The new outburst of violence between Hindus and Muslims in India that began on 27th February with the burning to death of 58 Hindus on a train has now claimed the lives of at least 295 people. The true figure may be far higher. Men, women and even young children have been the victims of brutal massacres in several parts of the state of Gujarat, some of them being doused in petrol and set alight. The papers have been quick to describe this as the fruit of “deep-rooted sectarian grievances” (Guardian 1/3/02), explaining that the Hindus on the train were returning from a ceremony in Ayodha to dedicate the building of a new temple on a disputed religious site. In 1992, Hindu nationalists destroyed the Ayodha mosque and in the violence that followed some 3,000 people died.

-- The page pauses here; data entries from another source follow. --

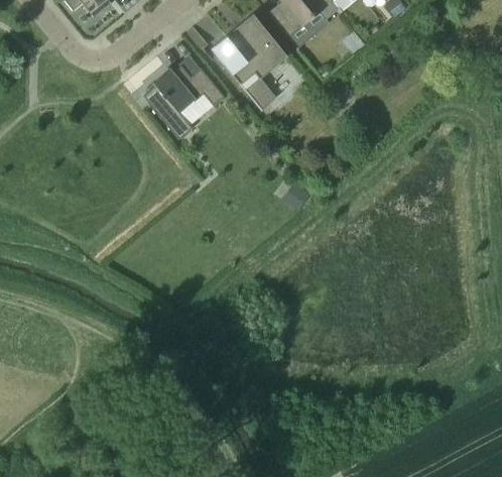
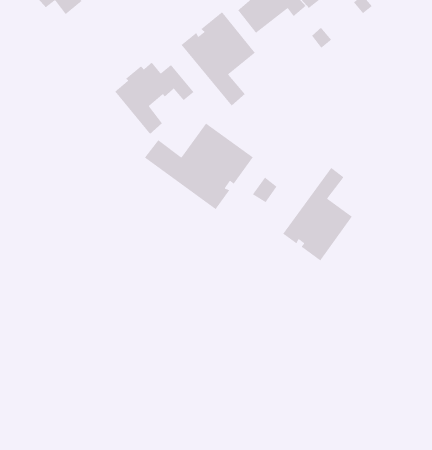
building: none -> [145,122,254,210]
building: none -> [282,167,353,261]

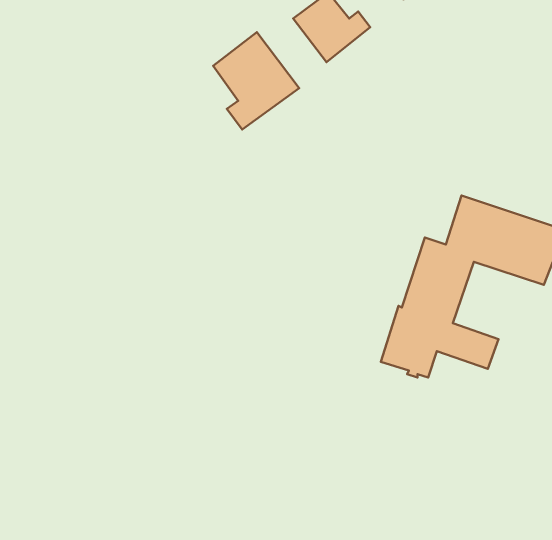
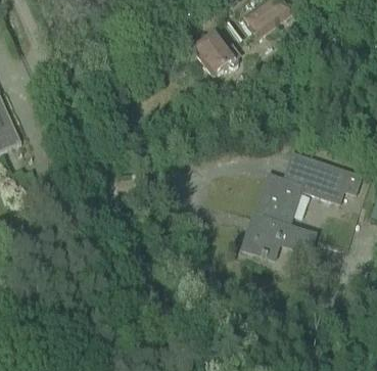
building: [213,32,299,129] -> none

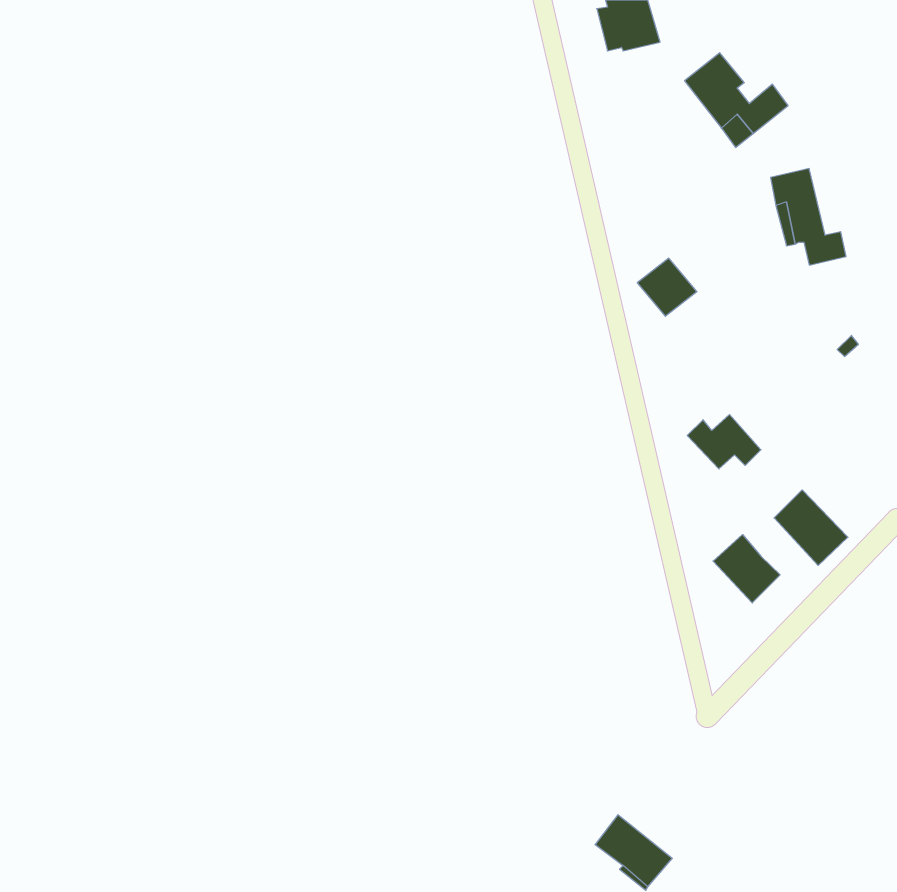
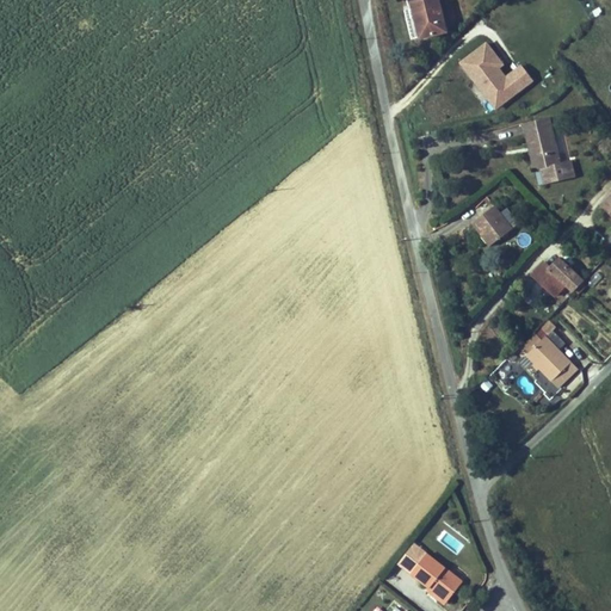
building: [637,258,697,316] -> [471,204,512,243]
building: [687,415,761,469] -> [532,257,582,294]
building: [713,535,780,603] -> none

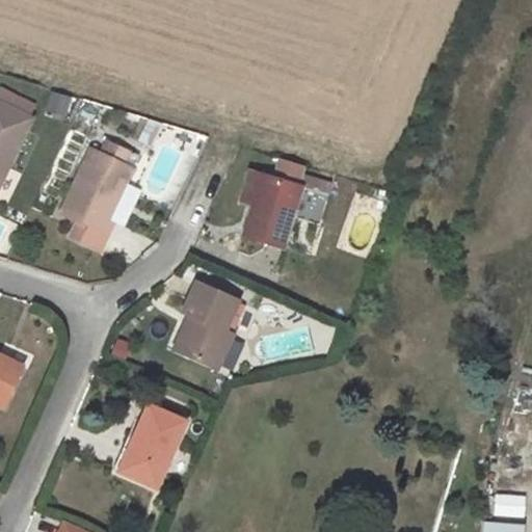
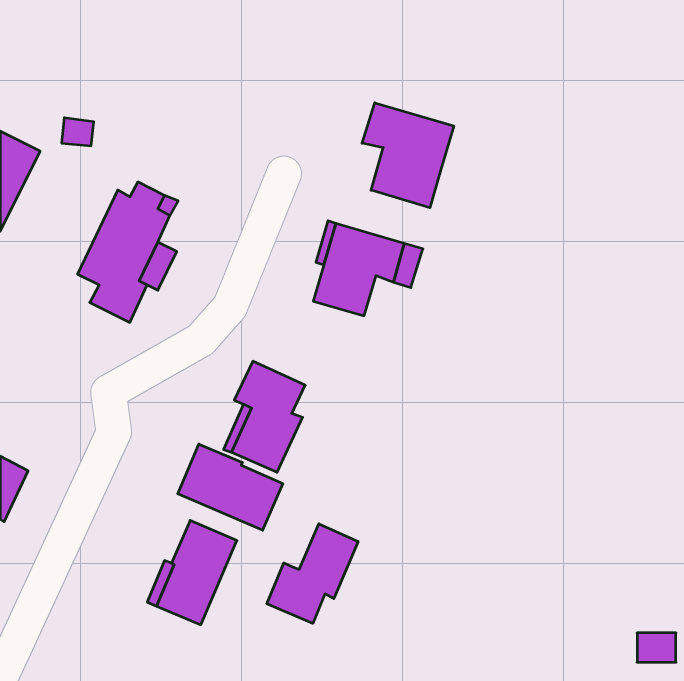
building: none -> [362,103,454,208]
building: none -> [178,444,283,530]
building: none -> [267,524,358,623]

The Indian Government and opposition parties issued a joint statement calling for peace, while troops were sent in to keep peace and a strict curfew was imposed. The Prime Minister, Atal Behari Vajpayee has cancelled plans to attend the Commonwealth summit in Australia in order to deal with the situation. However, the Indian state is not quite the shocked onlooker it presents itself as. In the first place, many of the Muslims, who have been the principle target of the riots since the burning of the train, have had their pleas for help ignored by the police. In city of Ahmedabad, the centre of the violence, all of the inhabitants of one Muslim enclave were burnt to death. To date only 900 troops have arrived to police this city of some 5 million people. In the second place, the current government is dominated by the BJP, which came to power by provoking Hindu sectarianism against Muslims. While the leadership of the BJP today appeals for restraint, in 1992 many of them participated in the destruction of the Ayodha mosque.

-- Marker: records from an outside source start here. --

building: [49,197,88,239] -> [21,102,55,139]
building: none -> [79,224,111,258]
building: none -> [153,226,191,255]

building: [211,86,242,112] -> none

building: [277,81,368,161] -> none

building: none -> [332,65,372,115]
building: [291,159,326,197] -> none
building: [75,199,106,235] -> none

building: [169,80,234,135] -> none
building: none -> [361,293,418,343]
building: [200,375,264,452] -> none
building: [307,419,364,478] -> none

However, the violence in India today is no more the simple reflection of ‘deep-rooted sectarian grievances’ than is the case in the former Yugoslavia or Northern Ireland. While such tensions are a historical reality, they are subordinate to the forces that shape the capitalist system that dominates the globe. Sectarian violence, wherever it appears and whatever its original causes, is always subsumed within the political and imperialist struggles of the ruling class. In the Indian sub-continent, one of the determining factors has been the rivalry between India and Pakistan which, since their independence from Britain in 1947, have remained in a state of open or covert war. This reached a new peak in the new year when it seemed that open war was possible, as India piled the pressure on Pakistan following the terrorist attack on the Indian Parliament on December 13th. However, this situation itself was but a result of the global imperialist struggle which, since the USA’s declaration of the ‘war against terrorism’ has seen changes in the balance of political forces in many parts of the world, even when apparently unconnected with Afghanistan. In the sub-continent, as we showed in this paper last month (see WR 251, ‘Against capitalism’s war drive in India and Pakistan’), this has been expressed in a weakening of Pakistan’s position because of its support for the Taliban, a situation which the India government has sought to exploit.

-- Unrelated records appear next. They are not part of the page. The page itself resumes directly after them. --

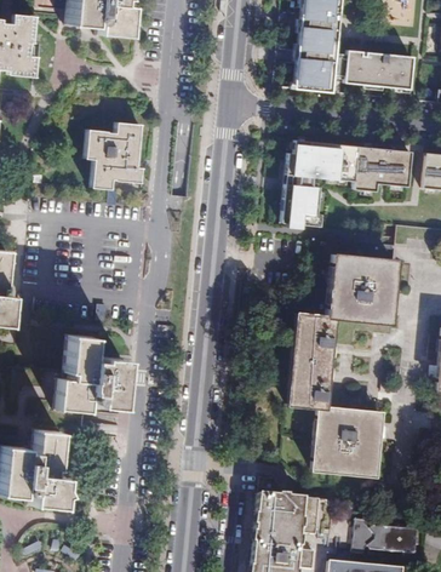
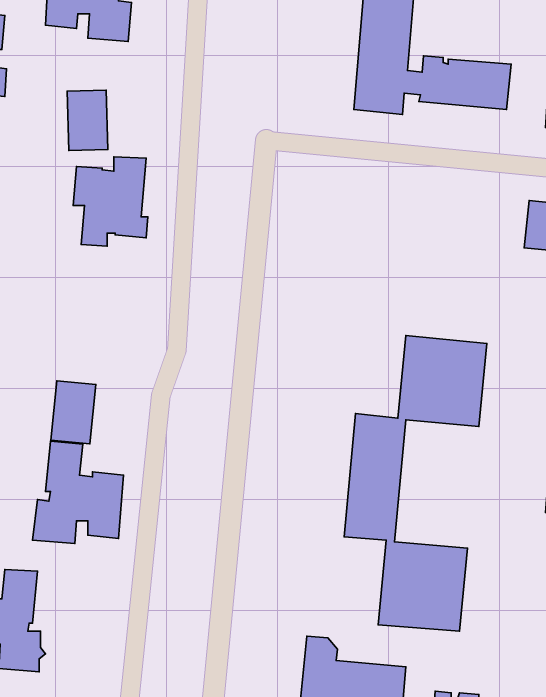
building: none -> [67,90,108,151]
building: [286,145,412,229] -> none
building: none -> [51,381,96,444]

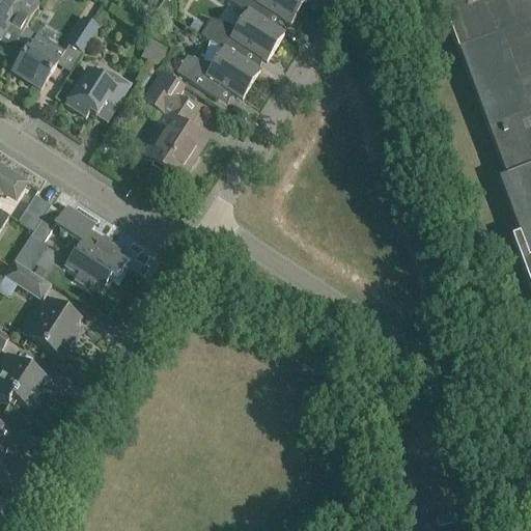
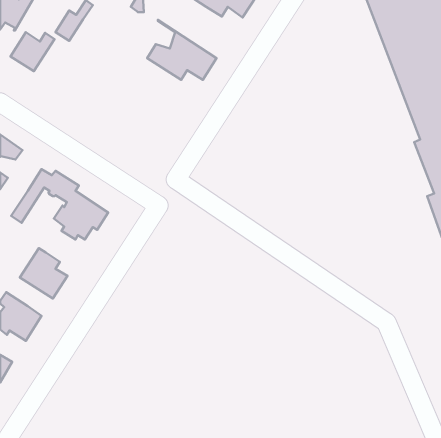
building: [191,8,285,69] -> none
building: [66,65,134,114] -> none
building: [144,68,207,173] -> none
building: [20,192,52,228] -> none
building: [6,258,54,298] -> none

The Indian and Pakistani governments may or may not have directly orchestrated the latest violence, but it is their imperialist rivalry that sets up the dynamic that produces such violence; meanwhile, behind these third rate powers stand those of the second and first ranks whose manoeuvrings determine the whole global situation.
And while the bourgeois factions and nations manoeuvre, it is the exploited and the oppressed who pay the price. The vast majority of those burnt and beaten to death are the poor, the slum-dwellers, the proletarians. What is more, every religious or racial slaughter is a blow against the ability of the working class to unite and fight back against growing poverty and war. Indeed, it is a prefiguration of the dark future that capitalism in its death agony offers humanity, a world where the exploited have lost all hope and plunge into hell with their hands round each others’ throats. But that future is not yet assured; and we who raise the flag of workers’ unity are not idle dreamers, but the only ones who point to an alternative future for mankind.